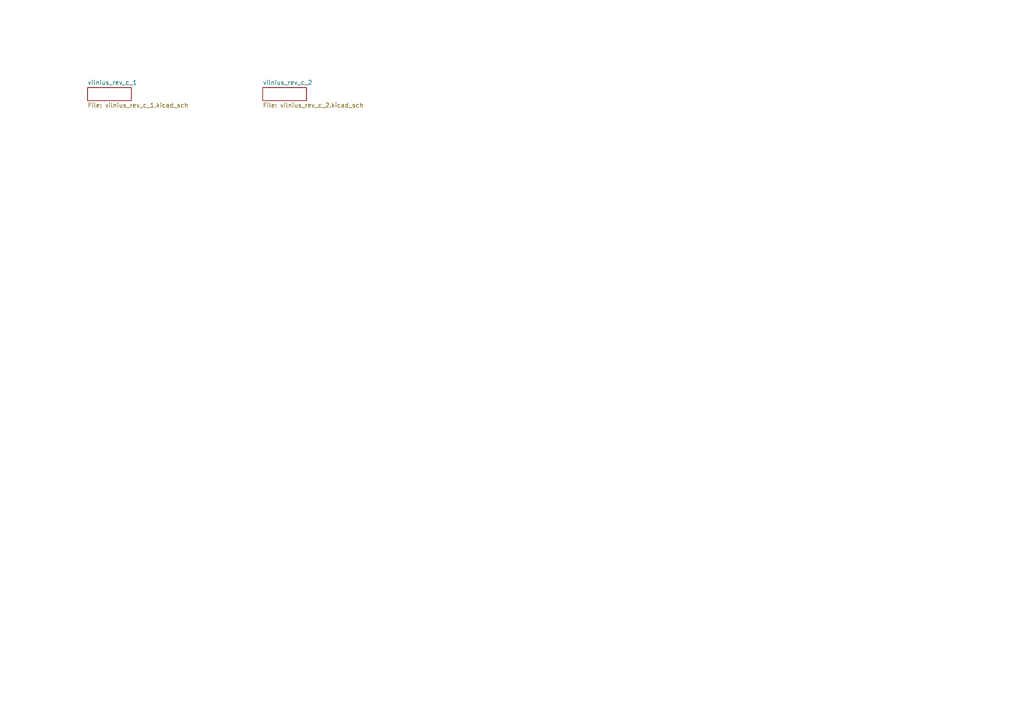
<source format=kicad_sch>
(kicad_sch
	(version 20250114)
	(generator "eeschema")
	(generator_version "9.0")
	(uuid "d0cae754-043f-4f82-bac7-e468dd0ed2df")
	(paper "A4")
	(lib_symbols)
	(sheet
		(at 25.4 25.4)
		(size 12.7 3.81)
		(exclude_from_sim no)
		(in_bom yes)
		(on_board yes)
		(dnp no)
		(fields_autoplaced yes)
		(stroke
			(width 0)
			(type solid)
		)
		(fill
			(color 0 0 0 0.0000)
		)
		(uuid "3c90eaee-5161-4dd0-ac65-17894400b072")
		(property "Sheetname" "vilnius_rev_c_1"
			(at 25.4 24.6884 0)
			(effects
				(font
					(size 1.27 1.27)
				)
				(justify left bottom)
			)
		)
		(property "Sheetfile" "vilnius_rev_c_1.kicad_sch"
			(at 25.4 29.7946 0)
			(effects
				(font
					(size 1.27 1.27)
				)
				(justify left top)
			)
		)
		(instances
			(project "vilnius_rev_c"
				(path "/d0cae754-043f-4f82-bac7-e468dd0ed2df"
					(page "1")
				)
			)
		)
	)
	(sheet
		(at 76.2 25.4)
		(size 12.7 3.81)
		(exclude_from_sim no)
		(in_bom yes)
		(on_board yes)
		(dnp no)
		(fields_autoplaced yes)
		(stroke
			(width 0)
			(type solid)
		)
		(fill
			(color 0 0 0 0.0000)
		)
		(uuid "9b23a8b7-7b2c-4a07-8556-b138f7c03b63")
		(property "Sheetname" "vilnius_rev_c_2"
			(at 76.2 24.6884 0)
			(effects
				(font
					(size 1.27 1.27)
				)
				(justify left bottom)
			)
		)
		(property "Sheetfile" "vilnius_rev_c_2.kicad_sch"
			(at 76.2 29.7946 0)
			(effects
				(font
					(size 1.27 1.27)
				)
				(justify left top)
			)
		)
		(instances
			(project "vilnius_rev_c"
				(path "/d0cae754-043f-4f82-bac7-e468dd0ed2df"
					(page "2")
				)
			)
		)
	)
	(sheet_instances
		(path "/"
			(page "1")
		)
	)
	(embedded_fonts no)
)

</source>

★ ★ ★

PROBLEM TO WORK ON =
Would you return the data above exactly as written, minus the images?

REPLY =
<source format=kicad_sch>
(kicad_sch
	(version 20250114)
	(generator "eeschema")
	(generator_version "9.0")
	(uuid "d0cae754-043f-4f82-bac7-e468dd0ed2df")
	(paper "A4")
	(lib_symbols)
	(sheet
		(at 25.4 25.4)
		(size 12.7 3.81)
		(exclude_from_sim no)
		(in_bom yes)
		(on_board yes)
		(dnp no)
		(fields_autoplaced yes)
		(stroke
			(width 0)
			(type solid)
		)
		(fill
			(color 0 0 0 0.0000)
		)
		(uuid "3c90eaee-5161-4dd0-ac65-17894400b072")
		(property "Sheetname" "vilnius_rev_c_1"
			(at 25.4 24.6884 0)
			(effects
				(font
					(size 1.27 1.27)
				)
				(justify left bottom)
			)
		)
		(property "Sheetfile" "vilnius_rev_c_1.kicad_sch"
			(at 25.4 29.7946 0)
			(effects
				(font
					(size 1.27 1.27)
				)
				(justify left top)
			)
		)
		(instances
			(project "vilnius_rev_c"
				(path "/d0cae754-043f-4f82-bac7-e468dd0ed2df"
					(page "1")
				)
			)
		)
	)
	(sheet
		(at 76.2 25.4)
		(size 12.7 3.81)
		(exclude_from_sim no)
		(in_bom yes)
		(on_board yes)
		(dnp no)
		(fields_autoplaced yes)
		(stroke
			(width 0)
			(type solid)
		)
		(fill
			(color 0 0 0 0.0000)
		)
		(uuid "9b23a8b7-7b2c-4a07-8556-b138f7c03b63")
		(property "Sheetname" "vilnius_rev_c_2"
			(at 76.2 24.6884 0)
			(effects
				(font
					(size 1.27 1.27)
				)
				(justify left bottom)
			)
		)
		(property "Sheetfile" "vilnius_rev_c_2.kicad_sch"
			(at 76.2 29.7946 0)
			(effects
				(font
					(size 1.27 1.27)
				)
				(justify left top)
			)
		)
		(instances
			(project "vilnius_rev_c"
				(path "/d0cae754-043f-4f82-bac7-e468dd0ed2df"
					(page "2")
				)
			)
		)
	)
	(sheet_instances
		(path "/"
			(page "1")
		)
	)
	(embedded_fonts no)
)

</source>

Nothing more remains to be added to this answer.